Sa thèse est appuyée par de virulentes déclarations de ses frères en religion d’Outre-Rhin où il est question de « Hindenburg, nom rayonnant de la gloire de Tannenberg », du « gardien fidèle de la constitution de Weimar », etc, etc…

Voici maintenant Léon Blum qui, dans un article leader paru dans le Populaire au lendemain des élections présidentielles, se réjouit de la « brillante victoire républicaine qui se traduisit en Allemagne par le succès de Hindenburg et l’échec de Hitler ».

Voici encore Rosenfeld…

Voici Germinal, voici la Tribune de Montbéliard… … Et voici des faits.

*

Aujourd’hui, la question de la restauration monarchique et du retour des Hohenzollern est posée pour l’Allemagne.

En fait, Hitler est au pouvoir en Prusse.

Diverses élections partielles ont accusé un accroissement de son influence dans toute l’Allemagne.

Demain, il sera, effectivement et sans fard, maître de l’Allemagne et le fascisme fera peser sur les masses laborieuses et les petites gens une odieuse dictature.

Déjà le Reichstag a été dissout et le Landtag de Prusse envoyé aux champs.

Le pouvoir est aux mains de la camarilla militaire de l’ancien espion von Papen et de von Schleicher.

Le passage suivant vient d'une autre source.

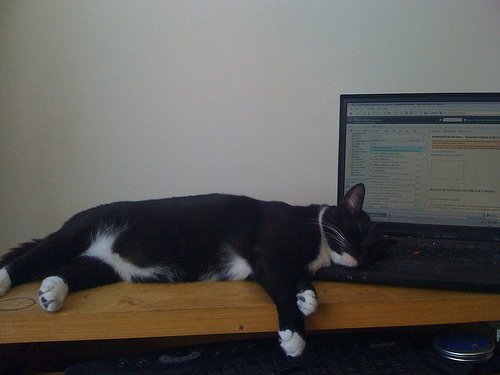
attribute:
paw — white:
[276, 327, 304, 361]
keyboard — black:
[342, 211, 497, 295]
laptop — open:
[335, 61, 497, 279]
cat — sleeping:
[0, 182, 372, 357]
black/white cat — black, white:
[0, 182, 395, 354]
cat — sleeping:
[40, 185, 337, 320]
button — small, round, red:
[407, 245, 421, 260]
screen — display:
[347, 102, 499, 226]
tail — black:
[2, 234, 52, 269]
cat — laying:
[1, 177, 401, 359]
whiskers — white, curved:
[314, 215, 349, 250]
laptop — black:
[311, 92, 498, 295]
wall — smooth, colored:
[2, 1, 496, 203]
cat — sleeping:
[99, 167, 309, 297]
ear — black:
[339, 183, 367, 215]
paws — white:
[270, 287, 335, 363]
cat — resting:
[13, 167, 394, 348]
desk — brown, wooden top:
[104, 265, 274, 347]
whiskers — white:
[316, 217, 351, 252]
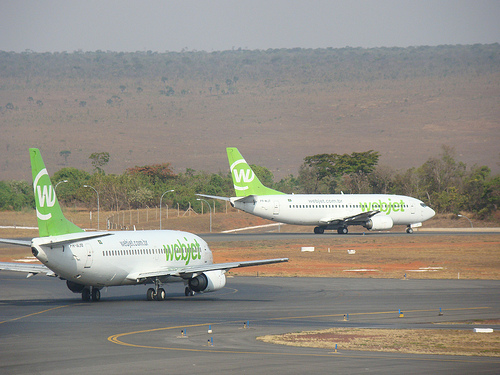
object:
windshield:
[418, 202, 426, 208]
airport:
[0, 0, 499, 374]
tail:
[27, 147, 84, 237]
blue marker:
[436, 305, 443, 317]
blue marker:
[397, 306, 404, 318]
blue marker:
[333, 342, 339, 351]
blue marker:
[240, 316, 250, 329]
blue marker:
[206, 335, 214, 346]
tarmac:
[0, 271, 499, 374]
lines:
[107, 306, 499, 362]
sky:
[0, 0, 499, 54]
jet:
[187, 271, 206, 291]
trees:
[0, 178, 36, 213]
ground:
[0, 267, 499, 373]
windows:
[397, 203, 413, 209]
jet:
[361, 220, 372, 230]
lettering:
[359, 197, 408, 215]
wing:
[326, 209, 382, 225]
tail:
[226, 147, 284, 197]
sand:
[0, 209, 499, 281]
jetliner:
[193, 147, 436, 234]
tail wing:
[195, 192, 230, 201]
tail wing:
[0, 238, 32, 246]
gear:
[154, 287, 166, 301]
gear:
[91, 287, 100, 301]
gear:
[337, 223, 348, 235]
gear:
[312, 225, 326, 234]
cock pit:
[417, 200, 432, 208]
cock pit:
[203, 240, 212, 251]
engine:
[187, 268, 226, 293]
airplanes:
[0, 147, 290, 302]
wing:
[135, 256, 289, 283]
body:
[82, 228, 203, 285]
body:
[260, 193, 408, 227]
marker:
[179, 328, 187, 336]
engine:
[360, 216, 394, 231]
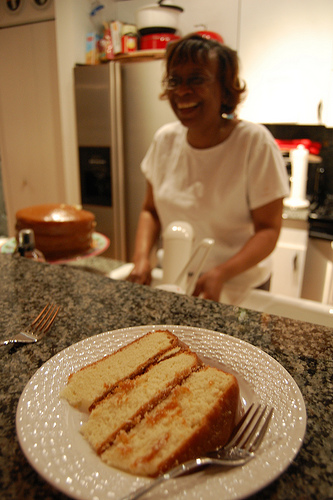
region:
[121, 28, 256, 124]
the woman is smiling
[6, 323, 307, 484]
plate of food on the table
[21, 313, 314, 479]
the plate is white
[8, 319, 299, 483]
the plate is round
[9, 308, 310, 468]
the plate has a design on it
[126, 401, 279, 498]
a fork is on the plate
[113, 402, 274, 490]
the fork is silver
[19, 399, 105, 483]
the light is on the plate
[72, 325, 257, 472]
cake is on the plate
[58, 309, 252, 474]
the cake is golden brown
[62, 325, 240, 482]
a slice of cake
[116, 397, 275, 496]
a fork on saucer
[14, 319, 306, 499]
a glistening saucer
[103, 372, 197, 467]
crumbs on top of slice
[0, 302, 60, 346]
a fork on counter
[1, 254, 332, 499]
a marble counter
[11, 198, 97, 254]
a chocolate iced cake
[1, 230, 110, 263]
a cake plate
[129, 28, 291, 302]
a lady standing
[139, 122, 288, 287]
a white shirt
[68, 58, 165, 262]
part of a refrigerator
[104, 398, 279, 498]
a long silver fork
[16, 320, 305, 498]
a white plate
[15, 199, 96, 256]
a large cake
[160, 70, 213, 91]
a woman's eyeglasses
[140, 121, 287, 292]
a woman's white shirt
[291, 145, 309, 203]
a white roll of paper towels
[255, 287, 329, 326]
part of a white sink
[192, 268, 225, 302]
part of a woman's hand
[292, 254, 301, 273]
a cabinet handle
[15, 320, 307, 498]
Piece of Cake already to eat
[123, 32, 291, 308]
Woman at Kitchen Sink Laughing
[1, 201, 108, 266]
Cake on Plate with Pieces Missing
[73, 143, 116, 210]
Water Dispenser in Refrigerator Door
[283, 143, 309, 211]
Paper Towel Rack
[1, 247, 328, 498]
Nice Granite Countertop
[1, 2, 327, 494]
Woman in Modern Kitchen Behind Counter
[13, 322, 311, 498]
Piece of Cake with Caramel Bits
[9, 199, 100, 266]
Cake with Caramel Icing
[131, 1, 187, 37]
White Crock Pot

On dit que des élections législatives auront lieu le 31 juillet prochain, mais, une série d’actes anticonstitutionnels, notamment la procédure de dissolution du Reichstag et le congédiement du Landtag, ayant été commis, on se demande, vraiment si elles auront lieu et si d’ici là toutes les mesures n’auront pas été prises pour faciliter la proclamation ouverte de la dictature fasciste.

Et qui a fait cela ?

Hindenburg, tout simplement.

Hindenburg dont on dit aujourd’hui que vers la mi-octobre, il prétextera son état de santé pour se retirer de la vie publique et laisser la place à un Régent d’empire qui ne serait autre que… l’ex-kromprinz !

Hindenburg, « le grand républicain » de la social-démocratie allemande, de Léon Blum et de Rosenfeld !

*

Hindenburg faisait donc le lit de Hitler.

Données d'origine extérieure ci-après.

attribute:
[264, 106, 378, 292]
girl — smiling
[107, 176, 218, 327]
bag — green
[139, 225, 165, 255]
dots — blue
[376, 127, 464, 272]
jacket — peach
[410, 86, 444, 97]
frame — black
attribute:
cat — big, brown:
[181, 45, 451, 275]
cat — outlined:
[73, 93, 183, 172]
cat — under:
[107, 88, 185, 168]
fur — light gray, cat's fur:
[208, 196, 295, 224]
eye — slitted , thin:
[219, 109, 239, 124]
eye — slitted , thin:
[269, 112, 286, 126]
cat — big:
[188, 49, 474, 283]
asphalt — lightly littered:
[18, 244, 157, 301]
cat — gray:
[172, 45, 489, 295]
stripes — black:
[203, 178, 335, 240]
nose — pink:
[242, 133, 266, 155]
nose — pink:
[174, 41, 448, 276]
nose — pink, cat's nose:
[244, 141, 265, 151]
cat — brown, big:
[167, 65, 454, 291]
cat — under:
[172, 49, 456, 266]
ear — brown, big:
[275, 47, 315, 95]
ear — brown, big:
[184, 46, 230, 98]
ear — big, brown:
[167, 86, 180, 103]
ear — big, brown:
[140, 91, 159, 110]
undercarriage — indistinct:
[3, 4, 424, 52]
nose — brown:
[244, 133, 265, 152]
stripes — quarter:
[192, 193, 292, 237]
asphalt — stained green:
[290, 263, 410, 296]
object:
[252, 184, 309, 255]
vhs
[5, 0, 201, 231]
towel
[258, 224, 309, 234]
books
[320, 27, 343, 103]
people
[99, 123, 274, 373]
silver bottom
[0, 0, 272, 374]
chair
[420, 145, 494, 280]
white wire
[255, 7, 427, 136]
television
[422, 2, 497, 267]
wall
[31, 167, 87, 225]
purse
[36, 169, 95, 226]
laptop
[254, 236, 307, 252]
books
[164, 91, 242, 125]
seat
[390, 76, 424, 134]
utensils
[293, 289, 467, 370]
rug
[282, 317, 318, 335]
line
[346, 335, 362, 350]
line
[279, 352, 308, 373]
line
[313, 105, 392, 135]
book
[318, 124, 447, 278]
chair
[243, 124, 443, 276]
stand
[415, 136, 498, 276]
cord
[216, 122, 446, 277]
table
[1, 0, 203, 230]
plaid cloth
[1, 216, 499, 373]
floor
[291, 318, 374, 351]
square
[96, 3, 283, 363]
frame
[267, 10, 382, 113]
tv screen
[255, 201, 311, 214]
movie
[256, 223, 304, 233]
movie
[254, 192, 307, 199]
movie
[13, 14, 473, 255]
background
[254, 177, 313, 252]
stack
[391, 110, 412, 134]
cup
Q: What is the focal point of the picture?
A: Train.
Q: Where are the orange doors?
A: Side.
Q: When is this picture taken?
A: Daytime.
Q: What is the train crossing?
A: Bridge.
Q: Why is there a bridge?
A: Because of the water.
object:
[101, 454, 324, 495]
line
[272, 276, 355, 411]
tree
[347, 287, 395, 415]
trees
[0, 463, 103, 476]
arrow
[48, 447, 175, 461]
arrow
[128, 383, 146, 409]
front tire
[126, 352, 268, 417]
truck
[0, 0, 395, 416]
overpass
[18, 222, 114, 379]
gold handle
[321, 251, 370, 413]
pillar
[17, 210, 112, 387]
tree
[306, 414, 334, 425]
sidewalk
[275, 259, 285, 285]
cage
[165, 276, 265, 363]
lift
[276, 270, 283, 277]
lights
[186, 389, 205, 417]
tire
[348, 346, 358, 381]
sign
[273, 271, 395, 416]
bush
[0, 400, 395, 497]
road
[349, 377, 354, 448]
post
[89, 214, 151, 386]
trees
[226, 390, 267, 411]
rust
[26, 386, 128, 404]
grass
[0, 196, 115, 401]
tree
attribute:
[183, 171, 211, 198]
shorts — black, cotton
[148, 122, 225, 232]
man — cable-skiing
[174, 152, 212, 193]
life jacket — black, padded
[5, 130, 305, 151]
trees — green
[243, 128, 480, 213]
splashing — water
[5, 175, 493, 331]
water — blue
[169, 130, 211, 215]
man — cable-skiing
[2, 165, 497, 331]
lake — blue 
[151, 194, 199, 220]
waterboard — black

Hindenburg travaillait pour la maison de Hohenzollern à laquelle il devait toute sa gloire militaire, raison pour laquelle, au fond de lui-même, il lui était resté fidèle.

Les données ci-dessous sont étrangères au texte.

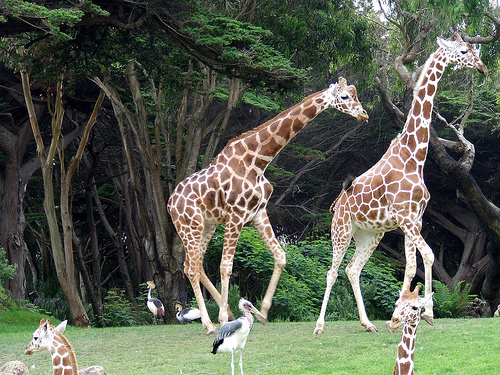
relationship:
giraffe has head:
[196, 128, 301, 244] [319, 76, 369, 124]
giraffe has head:
[382, 270, 431, 373] [380, 277, 438, 372]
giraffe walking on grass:
[315, 23, 486, 332] [305, 330, 370, 367]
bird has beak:
[211, 295, 266, 371] [250, 305, 266, 322]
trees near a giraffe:
[8, 4, 165, 324] [163, 70, 370, 330]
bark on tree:
[108, 82, 180, 294] [14, 17, 181, 317]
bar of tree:
[23, 76, 108, 335] [11, 1, 188, 373]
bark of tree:
[453, 165, 468, 181] [361, 0, 498, 318]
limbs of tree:
[21, 73, 123, 340] [0, 14, 289, 345]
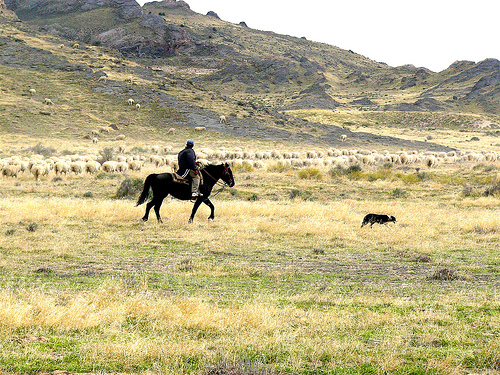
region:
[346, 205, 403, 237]
dog on the field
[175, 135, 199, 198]
person on the horse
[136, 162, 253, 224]
horse on the plains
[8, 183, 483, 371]
green and brown grass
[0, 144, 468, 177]
animals in a herd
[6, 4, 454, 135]
elevated terrain on plains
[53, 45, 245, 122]
animals on elevated terrain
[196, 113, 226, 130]
dirt on elevated terrain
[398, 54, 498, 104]
slopes on the terrain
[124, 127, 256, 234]
man is riding the horse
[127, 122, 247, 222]
man is riding the horse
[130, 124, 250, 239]
man is riding the horse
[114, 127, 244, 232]
man is riding the horse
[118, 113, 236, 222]
man is riding the horse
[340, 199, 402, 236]
a dog in the field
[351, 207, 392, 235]
a dog in the field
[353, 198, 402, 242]
a dog in the field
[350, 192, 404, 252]
a dog in the field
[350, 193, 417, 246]
a dog in the field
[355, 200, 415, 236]
this is a dog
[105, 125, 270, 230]
a man horseriding in a field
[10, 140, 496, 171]
this is a large herd of sheep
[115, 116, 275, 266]
the sheep herder is on a horse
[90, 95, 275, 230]
the man is riding his horse in dry grass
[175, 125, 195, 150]
he is wearing a blue hat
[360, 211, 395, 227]
Dog is in front of horse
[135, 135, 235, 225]
Horse is behind the dog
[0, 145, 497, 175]
Sheep are beside the horse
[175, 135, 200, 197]
Man is on the horse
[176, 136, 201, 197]
Man is wearing a hat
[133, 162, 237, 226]
Horse is beside the sheep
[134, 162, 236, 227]
The horse is black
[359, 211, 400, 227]
The dog is beside the sheep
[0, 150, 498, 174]
Sheep are beside the dog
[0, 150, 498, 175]
The sheep are next to a mountain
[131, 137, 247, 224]
Man on a horse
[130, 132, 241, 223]
Man is on a horse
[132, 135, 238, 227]
Man on a black horse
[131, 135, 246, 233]
Man is on a black horse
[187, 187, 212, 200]
Man wearing white shoes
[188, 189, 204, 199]
Man is wearing white shoes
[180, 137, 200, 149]
Man wearing a blue hat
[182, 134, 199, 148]
Man is wearing a blue hat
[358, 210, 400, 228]
Black and white dog walking on the grass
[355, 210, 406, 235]
Black and white dog is walking on the grass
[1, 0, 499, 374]
the man on the horse in a large opened area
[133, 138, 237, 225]
the man riding the horse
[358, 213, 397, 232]
the dog is walking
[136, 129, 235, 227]
man riding dark horse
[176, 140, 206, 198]
man in blue shirt and blue cap riding horse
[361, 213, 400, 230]
dog in field in front of horse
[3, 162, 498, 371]
large grassy plain with horse and dog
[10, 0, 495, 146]
mountain range in distance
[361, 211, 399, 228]
dog with white collar of fur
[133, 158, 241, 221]
dark horse with red reins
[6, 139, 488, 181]
white fluffy sheep in pasture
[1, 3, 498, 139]
grassy mountain range in distance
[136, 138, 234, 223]
man is riding a horse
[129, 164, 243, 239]
horse is walking in the field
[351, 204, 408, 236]
dog is walking in the field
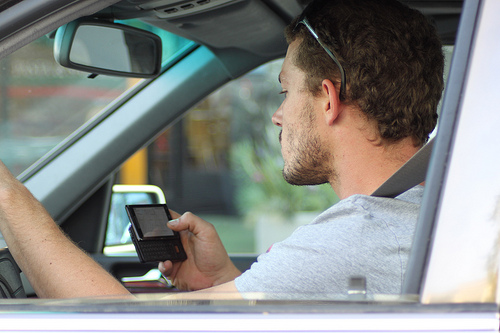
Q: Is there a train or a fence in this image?
A: No, there are no fences or trains.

La preuve en est faite maintenant.

Et, lorsqu’il y a deux mois à peine, les communistes allemands et français proclamaient ces vérités évidentes, lorsqu’ils prétendaient que le seul moyen de barrer la route à la réaction, c’était de voter à la fois contre Hindenburg et contre Hitler, de réaliser le front unique des ouvriers socialistes et communistes sur un seul candidat, il se trouvait le Worvaerts à Berlin, Léon Blum à Paris et Rucklin dans notre région pour parler de nos conceptions imbéciles et prôner la politique soi-disant du « moindre-mal ».

Hindenburg ne valait pas mieux qu’Hitler et les événements qui se sont déroulés en Allemagne la semaine dernière le proclament hautement.

Il n’y avait pas à choisir entre les deux, car l’un était la peste et l’autre le choléra : il fallait les abattre tous les deux.

Je voudrais que ceci serve de leçon aux ouvriers socialistes français dont les chefs font à leur dépens une expérience analogue.

Herriot n’est pas plus le « moindre-mal » en France qu’Hindenburg ne l’était en Allemagne.

Puissent les événements ne pas nous donner raison trop tôt – car Herriot tient le manche, il ne faut pas l’oublier ! – et trouver les ouvriers socialistes à nos côtés quand il faudra leur faire face.